The roadmap states that Gnat Pro 25 will have experimental freertos support.
https://docs.adacore.com/live/wave/roadmap/html/roadmap/roadmap_25_GNAT%20Pro.html
Is it still too early to say how it might compare to @simonjwright project.
The roadmap states that Gnat Pro 25 will have experimental freertos support.
https://docs.adacore.com/live/wave/roadmap/html/roadmap/roadmap_25_GNAT%20Pro.html
Is it still too early to say how it might compare to @simonjwright project.
It’s likely to use a much more recent code baseline! Some of the code in mine dates as far back as GCC 4.9.1 … some of the libraries have SPARK support, which my copies don’t.
FreeRTOS support has already been merged into bb-runtimes… Building with FSF GNAT might take some doing though. I think the hie
files listed there are not open source.
Thank you. I was expecting a pro support contract would be required. I was just wondering about some more details out of interest without speaking to AdaCore directly. I guess they will be released with Gnat Pro 25 whenever that is released. My main interest is Ada feature vs chip porting effort. I am porting Ada to a fourth chip now and for various projects so that flexibility is a high priority for me. Simons package brings the interrupts package to the table and doesn’t look like too much porting work but I haven’t got to experimenting with it yet beyond finding out that low power support shouldn’t be much of a problem.
I hear you, and I really would like to ease that effort.
I mean, that’s why I always envisioned Byron with a Forth-backend: combine that with a verified forth-interpreter in Ada and then your bootstrapping consists only in that of implementing the Forth words — then I learned of SeedForth and how it’s (a) tokenized, and (b) a very small set of words [about 30], and that reduced the conceptually work even further.
Granted it’s all up-front work, and nobody else is helping on the project, but if I use the idea from BATTS (the truffle bootstrap) of having an IR-/AST-interpreter, that should make porting much easier: just throw the IR into the IR-interpreter. — if that’s too slow, generate the SeedForth and its interpreter and use that, if that is still too slow implement a native-backend.
Honestly, the difficulty in porting to new architectures should be in (a) interfacing the HW, and if you’re doing an OS, (b) presenting a coherent hardware-abstraction and API to clients.
Sure.
That’s why I want to have a SeedForth-backend and -interpreter: maximize the flexibility, providing a way to translate/run Ada on some new architecture easily.
Thank you for the concern @OneWingedShark but don’t trouble yourself too much on my behalf. Whilst part of it is not knowing fully what I am missing (I could investigate on Linux and know Interrupt handling is nicer and simpler with the Ada way). I am perfectly happy with Ada on a light runtime which is part of my thought process of hasn’t Ada gone too far with consequences that seem atleast to me to outweigh the benefits. Especially as light runtime code is also Spark compatible.
What I can’t grasp is why one would want FreeRTOS support for a light runtime, i.e. one without tasking, when tasking is the whole point of FreeRTOS.

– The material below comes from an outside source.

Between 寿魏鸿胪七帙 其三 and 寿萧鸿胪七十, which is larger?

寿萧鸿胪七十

Looking at the changes in the commit, most of them involve including freertos
in the set of supported OSs and choosing appropriate source files, which at a first glance are the same as for other OSs.

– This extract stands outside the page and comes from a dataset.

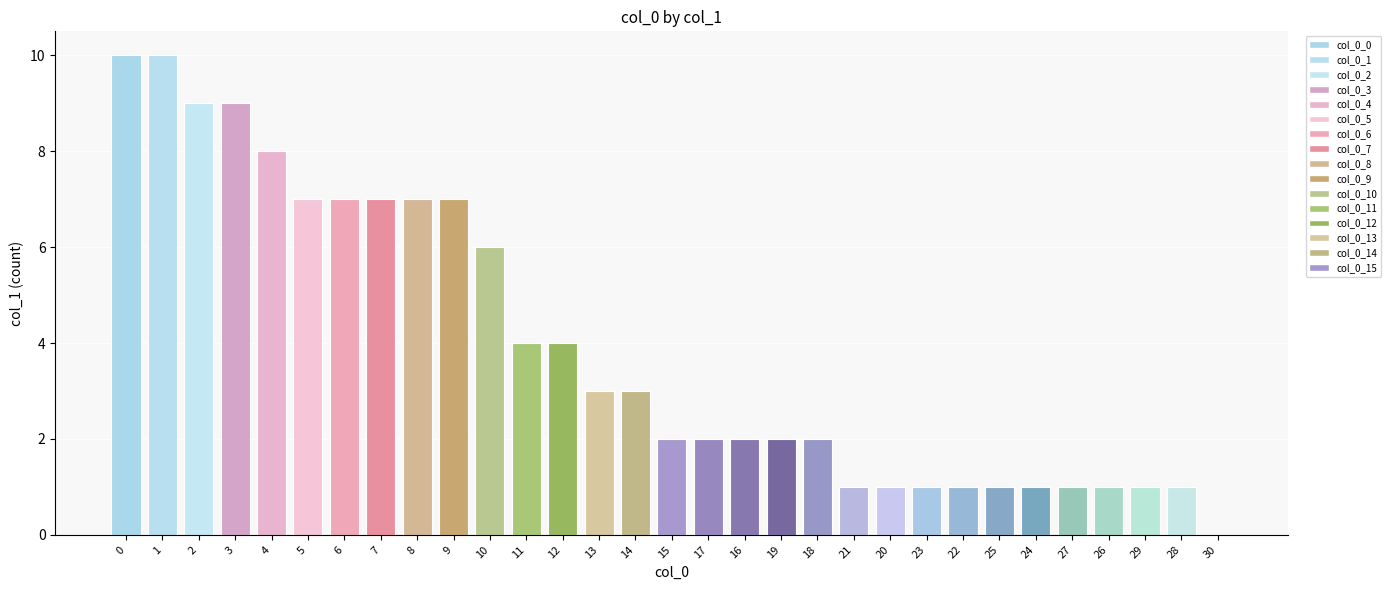

Between 1 and 26, which is larger?

1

Perhaps for easy access to extensions like the FreeRtos-Plus-TCP 🤷🏼♂
bb-runtimes builds Ravenscar and Jorvik compatible runtimes too, in addition to light. Those support memory allocation and tasking (with restrictions).
The commit you linked to specifically states ‘light’.
I find it hard to understand AdaCore’s Python-based build scripts, so I could well be wrong … I’d expect to see some mention of e.g. FreeRTOSConfig.h
.
Ah, I missed that.
I assume that the FreeRTOS port here is being done for a specific AdaCore customer, so maybe they have some odd set of requirements.
I also find AdaCore’s Python build scripts hard to follow. They seem to make things more complicated than they need to be.
Maybe it’s to support a light app running in a larger environment, like when @Fabien.C wrote a light app to run in an ESP32-C3 under Espressif’s build environment.